Look for "George Clinical serves" in the entries below. Write out that line and all later lines exactly, ending with the final one.

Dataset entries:
----------

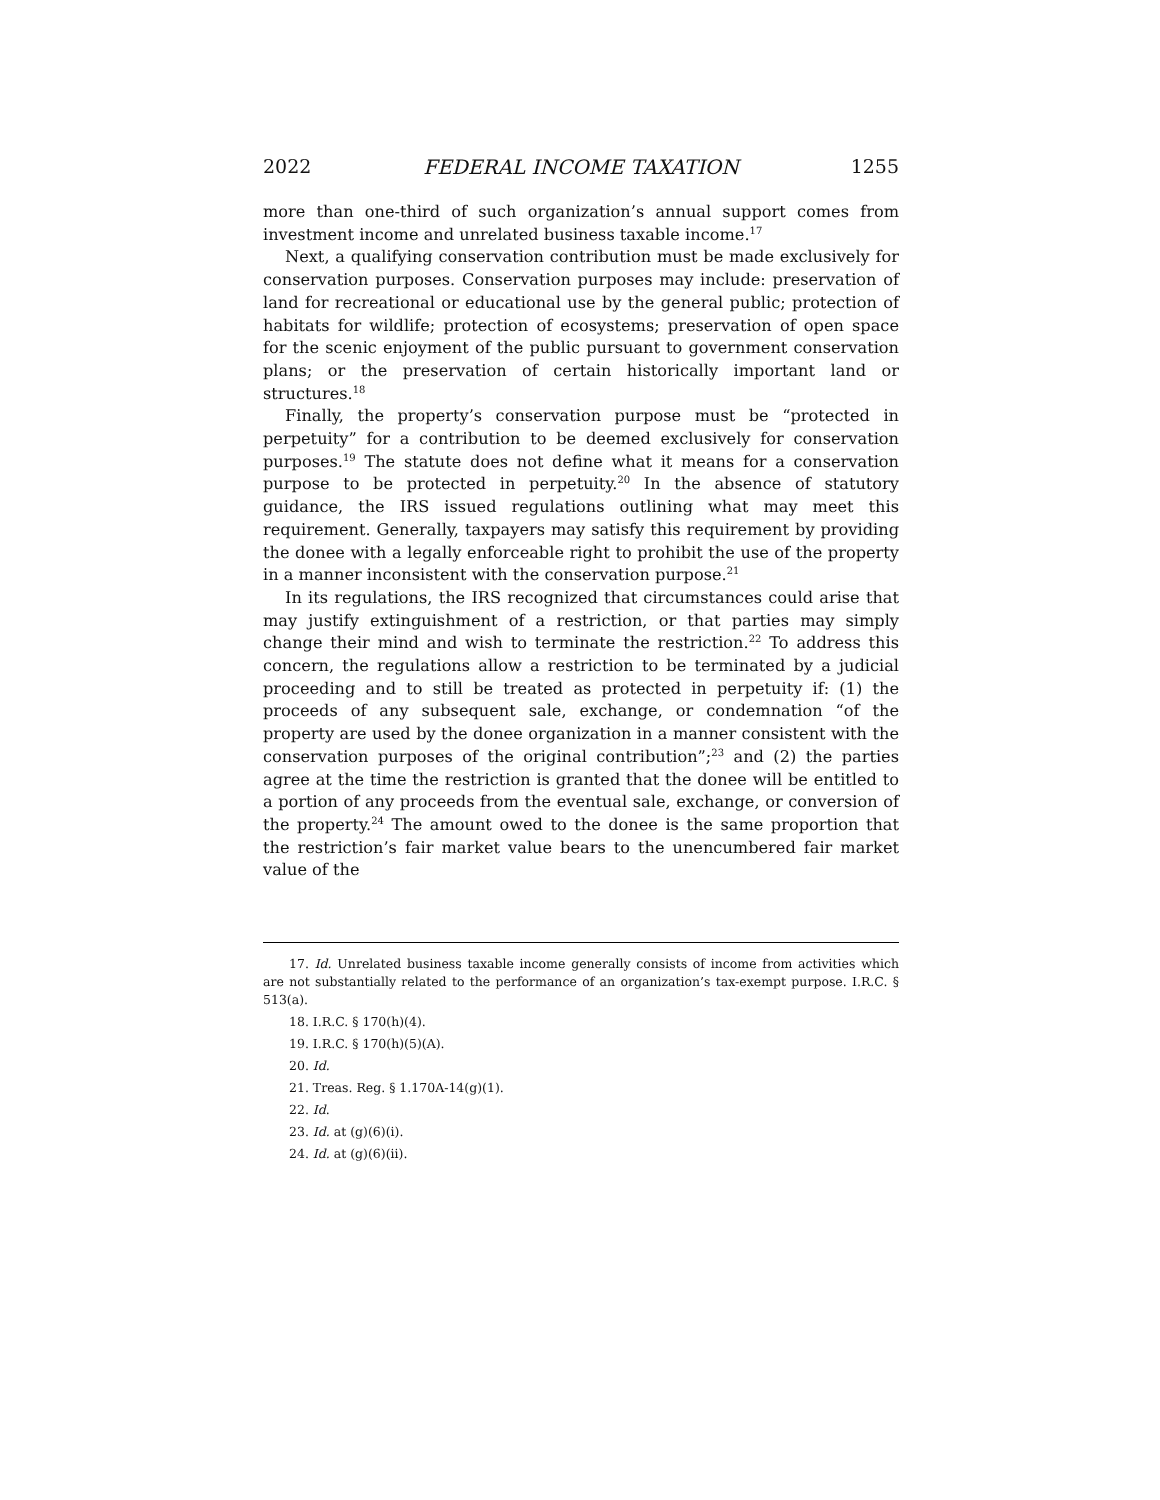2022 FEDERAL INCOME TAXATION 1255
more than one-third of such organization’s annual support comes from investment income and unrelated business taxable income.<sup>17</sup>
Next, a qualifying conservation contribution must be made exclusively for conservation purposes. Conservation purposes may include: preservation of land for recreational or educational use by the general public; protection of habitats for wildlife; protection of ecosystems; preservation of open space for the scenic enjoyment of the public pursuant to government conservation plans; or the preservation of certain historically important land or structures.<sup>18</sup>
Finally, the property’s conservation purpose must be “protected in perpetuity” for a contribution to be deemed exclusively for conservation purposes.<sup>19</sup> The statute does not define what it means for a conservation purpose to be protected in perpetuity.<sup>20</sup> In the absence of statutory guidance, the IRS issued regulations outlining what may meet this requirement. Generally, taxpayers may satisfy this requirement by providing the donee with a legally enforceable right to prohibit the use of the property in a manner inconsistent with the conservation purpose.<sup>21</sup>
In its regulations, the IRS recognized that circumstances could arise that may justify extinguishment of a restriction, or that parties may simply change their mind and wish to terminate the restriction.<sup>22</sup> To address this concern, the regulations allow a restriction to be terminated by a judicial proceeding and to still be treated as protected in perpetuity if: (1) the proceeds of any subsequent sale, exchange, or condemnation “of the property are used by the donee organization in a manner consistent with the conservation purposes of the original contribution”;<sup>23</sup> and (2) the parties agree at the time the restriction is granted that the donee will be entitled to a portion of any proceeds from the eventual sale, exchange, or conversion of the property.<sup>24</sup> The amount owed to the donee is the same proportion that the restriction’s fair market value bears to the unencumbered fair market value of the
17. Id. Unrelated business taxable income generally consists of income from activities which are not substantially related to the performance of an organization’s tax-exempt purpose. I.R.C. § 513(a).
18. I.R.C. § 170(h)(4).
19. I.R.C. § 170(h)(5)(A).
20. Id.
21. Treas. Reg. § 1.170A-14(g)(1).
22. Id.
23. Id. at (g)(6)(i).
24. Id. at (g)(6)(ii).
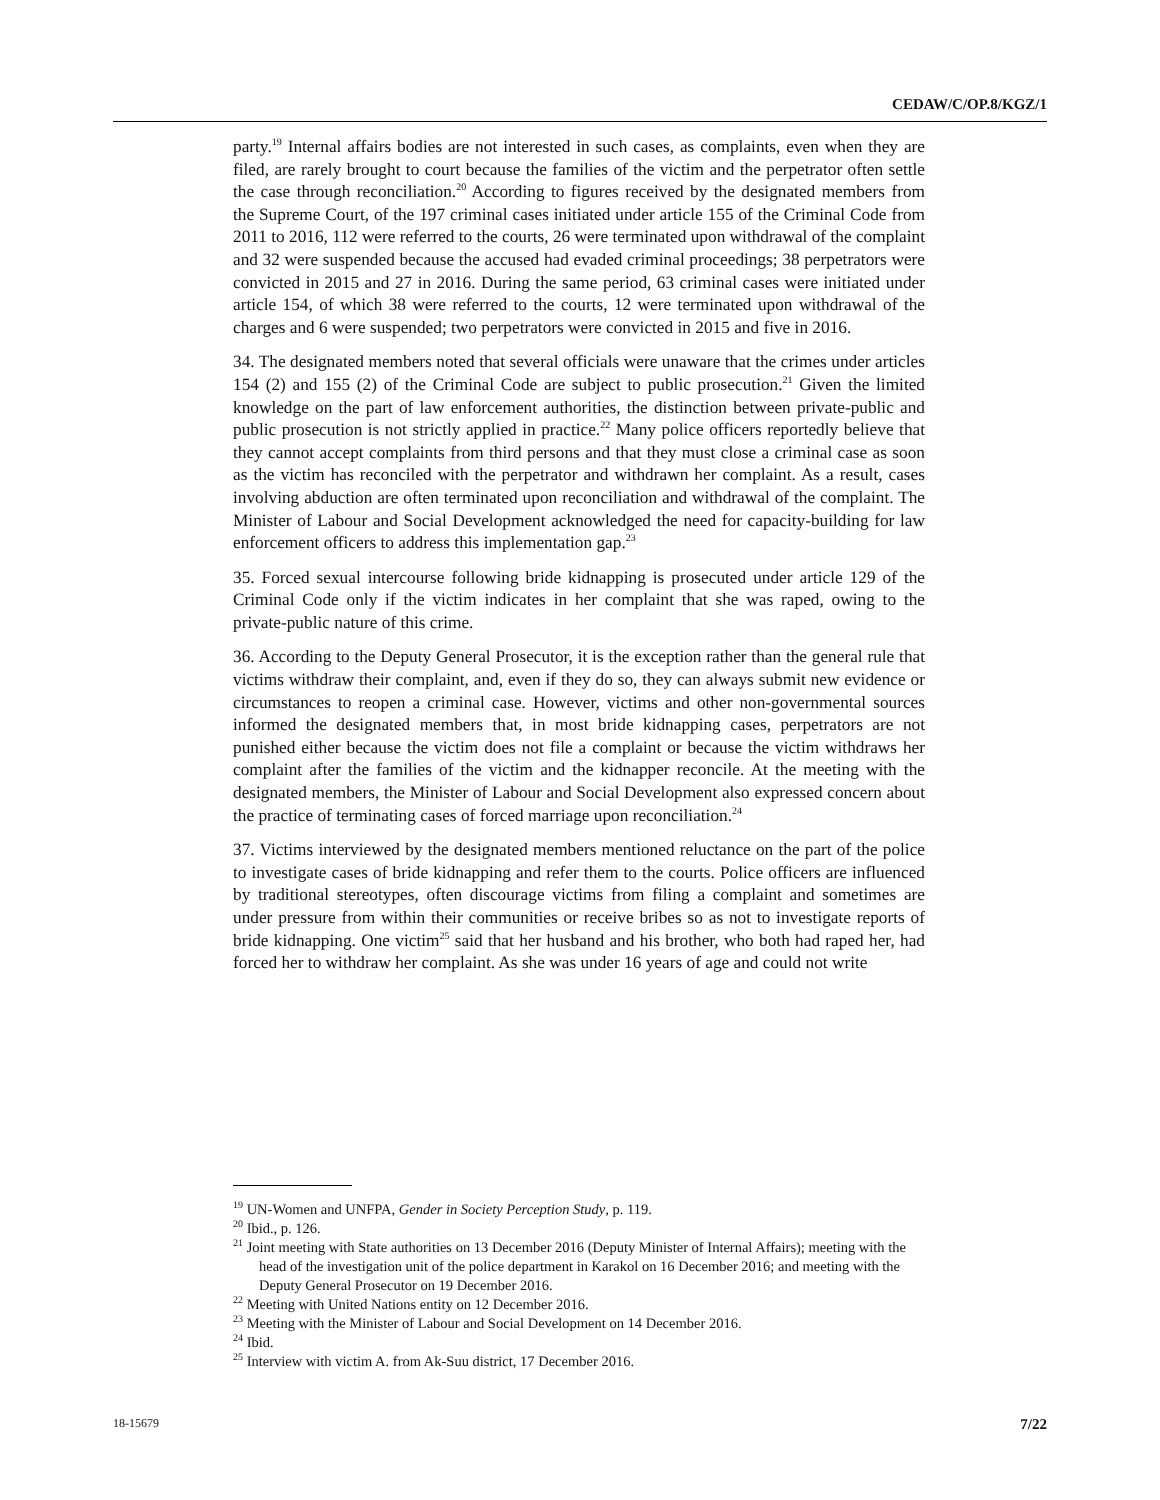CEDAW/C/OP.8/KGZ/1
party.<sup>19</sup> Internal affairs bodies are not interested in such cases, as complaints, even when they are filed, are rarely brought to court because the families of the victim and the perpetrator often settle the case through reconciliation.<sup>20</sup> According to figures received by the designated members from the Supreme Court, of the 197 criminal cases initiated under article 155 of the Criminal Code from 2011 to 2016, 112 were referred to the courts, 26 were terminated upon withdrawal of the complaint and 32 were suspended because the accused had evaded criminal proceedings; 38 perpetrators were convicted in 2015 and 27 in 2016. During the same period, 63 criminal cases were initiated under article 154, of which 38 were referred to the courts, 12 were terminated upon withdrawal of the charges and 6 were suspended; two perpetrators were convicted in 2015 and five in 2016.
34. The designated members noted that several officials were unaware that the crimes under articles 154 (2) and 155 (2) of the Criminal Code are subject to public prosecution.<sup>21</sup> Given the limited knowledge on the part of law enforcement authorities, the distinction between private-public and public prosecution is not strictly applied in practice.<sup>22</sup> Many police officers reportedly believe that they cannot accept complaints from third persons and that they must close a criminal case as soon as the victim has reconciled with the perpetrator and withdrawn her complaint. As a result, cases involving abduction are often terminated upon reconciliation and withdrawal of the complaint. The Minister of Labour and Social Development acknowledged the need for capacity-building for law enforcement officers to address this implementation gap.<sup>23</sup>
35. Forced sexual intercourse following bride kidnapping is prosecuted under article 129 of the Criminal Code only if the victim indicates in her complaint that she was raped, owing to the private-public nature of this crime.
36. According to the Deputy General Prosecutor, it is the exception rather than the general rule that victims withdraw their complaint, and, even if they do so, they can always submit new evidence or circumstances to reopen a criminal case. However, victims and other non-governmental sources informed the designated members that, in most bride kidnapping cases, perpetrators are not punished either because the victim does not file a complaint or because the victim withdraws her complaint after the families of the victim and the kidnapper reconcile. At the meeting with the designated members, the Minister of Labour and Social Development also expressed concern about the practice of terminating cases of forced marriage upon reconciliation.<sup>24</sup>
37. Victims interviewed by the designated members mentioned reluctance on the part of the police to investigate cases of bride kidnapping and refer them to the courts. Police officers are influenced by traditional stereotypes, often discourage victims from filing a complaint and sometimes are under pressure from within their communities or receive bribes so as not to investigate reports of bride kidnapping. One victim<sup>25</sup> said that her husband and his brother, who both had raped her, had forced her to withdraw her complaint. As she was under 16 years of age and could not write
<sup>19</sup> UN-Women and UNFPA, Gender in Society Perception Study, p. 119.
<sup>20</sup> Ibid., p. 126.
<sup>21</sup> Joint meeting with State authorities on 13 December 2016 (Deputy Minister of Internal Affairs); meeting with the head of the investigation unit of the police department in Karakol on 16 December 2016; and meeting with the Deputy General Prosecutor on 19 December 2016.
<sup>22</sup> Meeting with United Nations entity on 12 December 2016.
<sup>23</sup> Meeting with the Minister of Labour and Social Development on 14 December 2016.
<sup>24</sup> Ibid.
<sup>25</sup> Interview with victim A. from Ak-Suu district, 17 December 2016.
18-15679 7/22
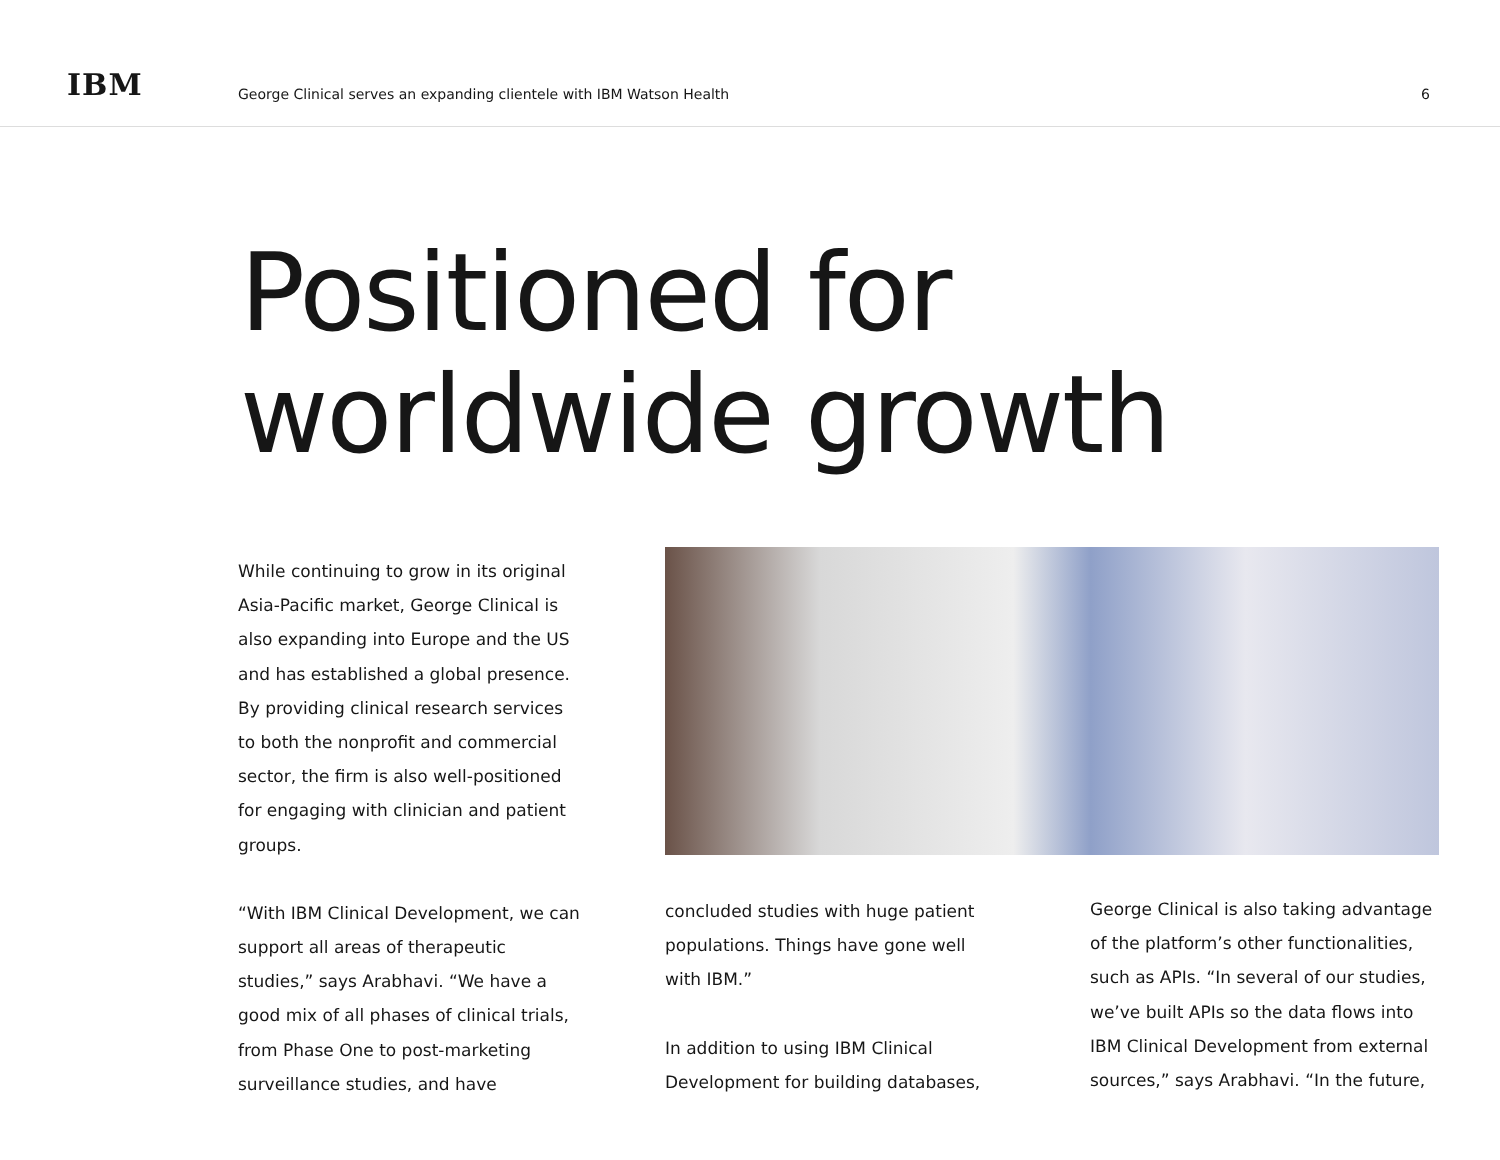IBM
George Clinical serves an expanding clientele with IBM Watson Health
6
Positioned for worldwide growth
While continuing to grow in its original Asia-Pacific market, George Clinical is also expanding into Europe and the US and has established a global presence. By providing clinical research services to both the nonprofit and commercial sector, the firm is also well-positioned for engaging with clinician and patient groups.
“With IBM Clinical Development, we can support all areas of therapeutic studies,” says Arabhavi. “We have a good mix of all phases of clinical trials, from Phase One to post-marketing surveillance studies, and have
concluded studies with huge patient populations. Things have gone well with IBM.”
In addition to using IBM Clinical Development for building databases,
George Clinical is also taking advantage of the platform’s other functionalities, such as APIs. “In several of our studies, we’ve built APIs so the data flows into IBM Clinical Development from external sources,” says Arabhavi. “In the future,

----------

THE COMPLETED TASK ->
George Clinical serves an expanding clientele with IBM Watson Health
6
Positioned for worldwide growth
While continuing to grow in its original Asia-Pacific market, George Clinical is also expanding into Europe and the US and has established a global presence. By providing clinical research services to both the nonprofit and commercial sector, the firm is also well-positioned for engaging with clinician and patient groups.
“With IBM Clinical Development, we can support all areas of therapeutic studies,” says Arabhavi. “We have a good mix of all phases of clinical trials, from Phase One to post-marketing surveillance studies, and have
concluded studies with huge patient populations. Things have gone well with IBM.”
In addition to using IBM Clinical Development for building databases,
George Clinical is also taking advantage of the platform’s other functionalities, such as APIs. “In several of our studies, we’ve built APIs so the data flows into IBM Clinical Development from external sources,” says Arabhavi. “In the future,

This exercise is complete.